It is necessary to clear the air about the judicial precedent of “reassessment of Assessee”. The Income Tax Appellate Tribunal (ITAT), Delhi Bench held that the Whole Reassessment proceeding is not Valid if the Assessee is stopped from asking against Reassessment.
The person who has been reassessed has put forth the point that Commissioner Of Income-Tax (Appeals) {CIT(A)} has mistaken in dual aspect i.e. mistake in law and in facts of the case while the reassessment proceedings were upheld and consequentially order of reassessment has been given on the reasoning that impugned reassessment order has been issued/passed in the absence of providing a copy of reasons along with satisfaction note of approving authority under section 148 and section 151 of Income Tax Act despite the fact that specific request was made by aforesaid appellant during assessment proceedings. As a consequence, the resultant order of reassessment is not reasonable and needs to be quashed.
The Coram of Bhavnesh Saini and B.R.R. Kumar after examining the totality of the facts and circumstances reached a conclusion that the assessee was not given a copy of the reasons for the purpose of reopening of the assessment and satisfaction as per section 151 of the Act despite the fact that demand was made by the assessee in writing before Assessing Officer (AO). Furthermore, The Income Tax Appellate Tribunal (ITAT) told that the assessee was excluded from putting forth the objection against opening again/reopening of the assessment at assessment proceedings. In conclusion, The “right of the assessee” has been ignored by the concerned authorities
Accordingly, the tribunal held that the whole reassessment proceedings are invalid, nullity, and bad in law. And The entire reassessment is quashed.

→ **WHAT TO PRODUCE**
Answer these questions from the text on the ITAT reassessment ruling.
1. Which bench of the Income Tax Appellate Tribunal gave the ruling?
2. Under which sections of the Income Tax Act were the reasons and the satisfaction note of the approving authority not supplied?
3. Who made up the Coram that examined the case?

→ **DATA FOR ANALYSIS**
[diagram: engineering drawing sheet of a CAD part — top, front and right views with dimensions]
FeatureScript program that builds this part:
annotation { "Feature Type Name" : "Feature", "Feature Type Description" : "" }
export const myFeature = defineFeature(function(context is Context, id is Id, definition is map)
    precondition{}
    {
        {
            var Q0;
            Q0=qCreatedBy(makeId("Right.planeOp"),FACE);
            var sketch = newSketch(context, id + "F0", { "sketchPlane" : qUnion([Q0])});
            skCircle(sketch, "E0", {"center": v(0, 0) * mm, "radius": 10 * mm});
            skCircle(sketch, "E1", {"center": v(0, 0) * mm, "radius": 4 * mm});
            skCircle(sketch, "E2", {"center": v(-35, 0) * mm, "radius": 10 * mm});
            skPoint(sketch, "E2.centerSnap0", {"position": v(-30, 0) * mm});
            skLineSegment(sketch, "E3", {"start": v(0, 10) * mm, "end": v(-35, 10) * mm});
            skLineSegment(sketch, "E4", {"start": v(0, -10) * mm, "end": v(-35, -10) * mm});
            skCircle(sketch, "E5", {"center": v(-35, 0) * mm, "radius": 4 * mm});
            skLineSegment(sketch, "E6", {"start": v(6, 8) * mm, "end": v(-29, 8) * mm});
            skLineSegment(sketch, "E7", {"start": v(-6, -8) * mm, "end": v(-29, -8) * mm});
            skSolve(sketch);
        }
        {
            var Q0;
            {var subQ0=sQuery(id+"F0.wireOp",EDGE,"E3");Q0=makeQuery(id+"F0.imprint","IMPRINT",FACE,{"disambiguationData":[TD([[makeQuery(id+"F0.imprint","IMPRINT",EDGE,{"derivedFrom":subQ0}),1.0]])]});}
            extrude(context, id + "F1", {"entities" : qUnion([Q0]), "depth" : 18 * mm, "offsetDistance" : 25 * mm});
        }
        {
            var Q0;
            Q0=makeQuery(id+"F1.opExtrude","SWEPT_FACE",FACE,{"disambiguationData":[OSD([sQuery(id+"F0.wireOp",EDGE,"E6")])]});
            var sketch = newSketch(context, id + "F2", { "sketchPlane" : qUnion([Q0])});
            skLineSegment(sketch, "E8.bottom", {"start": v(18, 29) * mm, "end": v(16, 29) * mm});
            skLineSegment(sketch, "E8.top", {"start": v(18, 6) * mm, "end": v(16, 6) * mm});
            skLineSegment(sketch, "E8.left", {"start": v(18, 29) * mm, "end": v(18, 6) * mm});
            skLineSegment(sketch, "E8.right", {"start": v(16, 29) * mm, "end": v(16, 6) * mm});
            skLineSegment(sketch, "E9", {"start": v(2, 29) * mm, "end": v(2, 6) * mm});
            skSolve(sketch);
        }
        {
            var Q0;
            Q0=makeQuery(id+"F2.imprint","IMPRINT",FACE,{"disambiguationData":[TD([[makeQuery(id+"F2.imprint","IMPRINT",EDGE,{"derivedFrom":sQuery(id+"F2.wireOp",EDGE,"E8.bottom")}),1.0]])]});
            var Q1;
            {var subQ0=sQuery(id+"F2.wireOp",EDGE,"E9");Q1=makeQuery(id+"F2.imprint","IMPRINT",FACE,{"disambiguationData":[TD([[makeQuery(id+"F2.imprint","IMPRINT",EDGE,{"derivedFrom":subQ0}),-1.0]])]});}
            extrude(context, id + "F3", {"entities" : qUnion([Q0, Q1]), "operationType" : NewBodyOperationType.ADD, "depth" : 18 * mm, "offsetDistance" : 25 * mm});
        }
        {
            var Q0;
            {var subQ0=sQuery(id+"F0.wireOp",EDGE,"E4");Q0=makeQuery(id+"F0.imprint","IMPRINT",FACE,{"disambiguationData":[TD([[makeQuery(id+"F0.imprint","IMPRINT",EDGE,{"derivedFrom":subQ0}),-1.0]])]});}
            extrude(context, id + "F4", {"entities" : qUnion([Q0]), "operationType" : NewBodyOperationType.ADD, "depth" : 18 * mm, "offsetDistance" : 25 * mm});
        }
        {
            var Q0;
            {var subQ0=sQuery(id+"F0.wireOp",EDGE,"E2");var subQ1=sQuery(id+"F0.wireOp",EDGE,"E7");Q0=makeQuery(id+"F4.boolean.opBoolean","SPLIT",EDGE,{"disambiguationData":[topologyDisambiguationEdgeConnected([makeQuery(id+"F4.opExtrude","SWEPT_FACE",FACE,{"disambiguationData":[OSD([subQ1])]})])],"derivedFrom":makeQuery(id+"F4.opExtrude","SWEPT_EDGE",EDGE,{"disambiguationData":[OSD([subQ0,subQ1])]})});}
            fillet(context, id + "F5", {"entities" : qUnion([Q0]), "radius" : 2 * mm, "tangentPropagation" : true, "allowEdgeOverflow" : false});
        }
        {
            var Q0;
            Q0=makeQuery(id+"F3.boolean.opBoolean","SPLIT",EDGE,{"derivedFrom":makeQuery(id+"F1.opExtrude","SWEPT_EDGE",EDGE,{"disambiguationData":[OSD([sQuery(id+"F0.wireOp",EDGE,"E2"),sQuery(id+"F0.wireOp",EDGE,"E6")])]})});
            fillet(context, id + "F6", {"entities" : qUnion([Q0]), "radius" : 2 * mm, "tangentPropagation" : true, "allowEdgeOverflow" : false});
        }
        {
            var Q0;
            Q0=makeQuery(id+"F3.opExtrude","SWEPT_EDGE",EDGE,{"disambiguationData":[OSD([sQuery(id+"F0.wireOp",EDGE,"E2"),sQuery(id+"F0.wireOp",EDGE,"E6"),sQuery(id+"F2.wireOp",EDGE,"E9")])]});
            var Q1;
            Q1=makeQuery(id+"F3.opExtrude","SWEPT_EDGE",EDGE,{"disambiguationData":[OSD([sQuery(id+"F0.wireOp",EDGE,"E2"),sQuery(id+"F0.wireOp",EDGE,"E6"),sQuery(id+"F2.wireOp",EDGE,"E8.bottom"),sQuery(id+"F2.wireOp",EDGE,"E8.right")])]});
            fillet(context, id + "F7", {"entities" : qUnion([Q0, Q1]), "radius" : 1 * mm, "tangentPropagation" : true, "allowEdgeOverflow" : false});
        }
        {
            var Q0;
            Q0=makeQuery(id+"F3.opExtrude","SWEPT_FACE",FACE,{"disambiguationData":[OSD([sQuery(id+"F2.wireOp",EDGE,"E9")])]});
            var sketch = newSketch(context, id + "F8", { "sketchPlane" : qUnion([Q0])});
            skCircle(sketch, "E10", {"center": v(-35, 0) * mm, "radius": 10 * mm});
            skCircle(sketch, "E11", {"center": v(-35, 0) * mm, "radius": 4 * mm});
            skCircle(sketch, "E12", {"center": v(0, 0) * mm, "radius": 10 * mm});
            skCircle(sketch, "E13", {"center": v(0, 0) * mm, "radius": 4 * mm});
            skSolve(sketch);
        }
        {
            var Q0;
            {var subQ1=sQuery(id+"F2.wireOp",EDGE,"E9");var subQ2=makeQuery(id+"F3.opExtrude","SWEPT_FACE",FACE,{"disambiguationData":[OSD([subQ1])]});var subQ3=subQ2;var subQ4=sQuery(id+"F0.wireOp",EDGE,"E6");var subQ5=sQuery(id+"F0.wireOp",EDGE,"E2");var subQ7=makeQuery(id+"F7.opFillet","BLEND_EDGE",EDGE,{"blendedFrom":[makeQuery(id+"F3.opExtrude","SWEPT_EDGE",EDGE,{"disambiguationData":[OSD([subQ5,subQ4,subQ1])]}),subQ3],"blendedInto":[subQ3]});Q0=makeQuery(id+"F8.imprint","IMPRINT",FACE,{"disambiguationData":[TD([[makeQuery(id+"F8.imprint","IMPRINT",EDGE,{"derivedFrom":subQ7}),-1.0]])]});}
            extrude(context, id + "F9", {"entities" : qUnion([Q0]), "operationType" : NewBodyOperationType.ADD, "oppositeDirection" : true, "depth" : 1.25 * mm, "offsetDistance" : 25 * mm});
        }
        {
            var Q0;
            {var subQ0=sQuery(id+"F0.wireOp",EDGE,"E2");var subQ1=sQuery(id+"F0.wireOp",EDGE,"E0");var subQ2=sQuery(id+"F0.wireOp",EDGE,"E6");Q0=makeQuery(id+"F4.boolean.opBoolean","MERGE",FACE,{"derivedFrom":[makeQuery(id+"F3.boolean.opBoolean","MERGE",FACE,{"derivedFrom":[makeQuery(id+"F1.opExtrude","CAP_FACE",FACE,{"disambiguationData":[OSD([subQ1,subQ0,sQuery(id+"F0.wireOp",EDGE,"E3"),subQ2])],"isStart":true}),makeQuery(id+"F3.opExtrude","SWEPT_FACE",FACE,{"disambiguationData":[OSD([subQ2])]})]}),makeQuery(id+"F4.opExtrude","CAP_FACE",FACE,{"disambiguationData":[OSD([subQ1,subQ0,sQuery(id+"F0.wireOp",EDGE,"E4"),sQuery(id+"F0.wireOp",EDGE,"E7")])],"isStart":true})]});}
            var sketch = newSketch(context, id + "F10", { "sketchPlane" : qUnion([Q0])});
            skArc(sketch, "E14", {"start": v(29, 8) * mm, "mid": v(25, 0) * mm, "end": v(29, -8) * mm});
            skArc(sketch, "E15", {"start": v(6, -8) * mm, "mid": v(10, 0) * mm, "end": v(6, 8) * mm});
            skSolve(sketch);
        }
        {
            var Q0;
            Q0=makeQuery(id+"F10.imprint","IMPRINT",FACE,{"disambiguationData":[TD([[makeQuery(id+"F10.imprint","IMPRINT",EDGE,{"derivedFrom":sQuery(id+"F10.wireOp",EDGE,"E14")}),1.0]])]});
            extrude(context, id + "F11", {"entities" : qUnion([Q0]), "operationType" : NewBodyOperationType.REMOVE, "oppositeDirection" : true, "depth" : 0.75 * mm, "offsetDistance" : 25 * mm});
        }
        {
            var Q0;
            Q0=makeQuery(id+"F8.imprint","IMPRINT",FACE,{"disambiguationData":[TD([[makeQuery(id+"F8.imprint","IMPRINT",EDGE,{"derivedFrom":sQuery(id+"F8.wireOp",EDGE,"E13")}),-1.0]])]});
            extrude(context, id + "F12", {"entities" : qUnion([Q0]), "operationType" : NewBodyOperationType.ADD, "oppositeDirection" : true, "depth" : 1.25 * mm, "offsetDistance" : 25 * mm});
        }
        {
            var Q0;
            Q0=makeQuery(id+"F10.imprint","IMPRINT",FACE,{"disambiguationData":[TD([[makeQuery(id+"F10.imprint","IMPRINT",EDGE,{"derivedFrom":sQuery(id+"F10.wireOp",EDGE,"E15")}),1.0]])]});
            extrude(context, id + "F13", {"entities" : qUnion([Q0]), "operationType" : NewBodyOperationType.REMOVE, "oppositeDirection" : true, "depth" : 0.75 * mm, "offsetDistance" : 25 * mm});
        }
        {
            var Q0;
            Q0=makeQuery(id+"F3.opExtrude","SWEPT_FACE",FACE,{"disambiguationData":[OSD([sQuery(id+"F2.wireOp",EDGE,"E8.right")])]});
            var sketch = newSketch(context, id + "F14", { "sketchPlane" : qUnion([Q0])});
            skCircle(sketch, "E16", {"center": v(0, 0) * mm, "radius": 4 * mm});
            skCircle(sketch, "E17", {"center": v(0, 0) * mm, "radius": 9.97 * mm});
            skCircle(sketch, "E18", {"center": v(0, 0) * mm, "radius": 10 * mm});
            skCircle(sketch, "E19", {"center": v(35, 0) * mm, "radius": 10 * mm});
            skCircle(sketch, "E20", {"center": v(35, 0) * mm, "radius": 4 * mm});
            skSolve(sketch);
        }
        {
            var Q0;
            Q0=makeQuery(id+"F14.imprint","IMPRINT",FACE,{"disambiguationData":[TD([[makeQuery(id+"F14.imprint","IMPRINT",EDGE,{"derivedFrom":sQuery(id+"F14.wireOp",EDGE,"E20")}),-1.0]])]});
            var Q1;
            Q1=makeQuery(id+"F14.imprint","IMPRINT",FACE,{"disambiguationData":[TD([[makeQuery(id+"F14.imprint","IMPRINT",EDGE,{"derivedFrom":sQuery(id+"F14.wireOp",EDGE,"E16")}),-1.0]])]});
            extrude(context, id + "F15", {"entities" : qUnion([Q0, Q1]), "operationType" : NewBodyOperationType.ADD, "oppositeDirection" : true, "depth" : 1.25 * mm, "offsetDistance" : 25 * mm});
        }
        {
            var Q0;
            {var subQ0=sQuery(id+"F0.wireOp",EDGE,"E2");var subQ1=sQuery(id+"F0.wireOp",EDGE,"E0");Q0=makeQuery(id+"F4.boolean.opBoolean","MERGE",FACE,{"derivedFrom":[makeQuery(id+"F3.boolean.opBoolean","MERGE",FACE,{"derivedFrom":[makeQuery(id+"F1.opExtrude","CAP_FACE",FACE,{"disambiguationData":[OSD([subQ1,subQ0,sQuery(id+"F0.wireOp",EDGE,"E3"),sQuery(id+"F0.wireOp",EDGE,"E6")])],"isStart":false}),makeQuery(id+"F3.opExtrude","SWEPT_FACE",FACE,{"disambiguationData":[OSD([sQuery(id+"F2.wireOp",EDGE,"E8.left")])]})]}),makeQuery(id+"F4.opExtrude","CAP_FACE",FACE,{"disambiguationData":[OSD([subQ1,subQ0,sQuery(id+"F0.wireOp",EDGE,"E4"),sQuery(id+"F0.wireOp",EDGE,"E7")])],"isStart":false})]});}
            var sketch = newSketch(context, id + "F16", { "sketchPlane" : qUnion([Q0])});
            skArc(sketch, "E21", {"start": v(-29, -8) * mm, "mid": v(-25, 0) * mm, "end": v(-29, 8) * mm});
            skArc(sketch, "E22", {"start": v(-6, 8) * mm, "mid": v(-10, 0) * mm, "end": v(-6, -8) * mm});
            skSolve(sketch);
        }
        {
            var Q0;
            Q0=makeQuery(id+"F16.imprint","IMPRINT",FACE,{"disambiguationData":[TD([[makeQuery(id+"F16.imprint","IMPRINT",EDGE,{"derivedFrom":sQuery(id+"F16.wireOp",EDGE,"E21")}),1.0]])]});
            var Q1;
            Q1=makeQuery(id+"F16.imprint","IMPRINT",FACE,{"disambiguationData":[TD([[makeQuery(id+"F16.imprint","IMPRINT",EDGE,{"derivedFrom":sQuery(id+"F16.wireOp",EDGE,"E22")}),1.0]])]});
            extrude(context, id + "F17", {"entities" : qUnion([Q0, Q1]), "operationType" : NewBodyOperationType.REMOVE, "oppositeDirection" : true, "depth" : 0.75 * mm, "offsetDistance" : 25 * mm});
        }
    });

→ **SOLUTION FOR THIS TASK**
1. The Delhi Bench.
2. Sections 148 and 151.
3. Bhavnesh Saini and B.R.R. Kumar.